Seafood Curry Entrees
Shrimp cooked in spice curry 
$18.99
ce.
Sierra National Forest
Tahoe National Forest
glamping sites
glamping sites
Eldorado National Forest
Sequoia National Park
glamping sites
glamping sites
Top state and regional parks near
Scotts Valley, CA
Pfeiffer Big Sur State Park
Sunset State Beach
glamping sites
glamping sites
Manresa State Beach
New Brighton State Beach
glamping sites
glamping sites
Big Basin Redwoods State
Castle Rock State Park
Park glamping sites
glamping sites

:: Problem requirements ::
Copy out the records above without altering anything.

:: Solution to this problem ::
Seafood Curry Entrees
Shrimp cooked in spice curry 
$18.99
ce.
Sierra National Forest
Tahoe National Forest
glamping sites
glamping sites
Eldorado National Forest
Sequoia National Park
glamping sites
glamping sites
Top state and regional parks near
Scotts Valley, CA
Pfeiffer Big Sur State Park
Sunset State Beach
glamping sites
glamping sites
Manresa State Beach
New Brighton State Beach
glamping sites
glamping sites
Big Basin Redwoods State
Castle Rock State Park
Park glamping sites
glamping sites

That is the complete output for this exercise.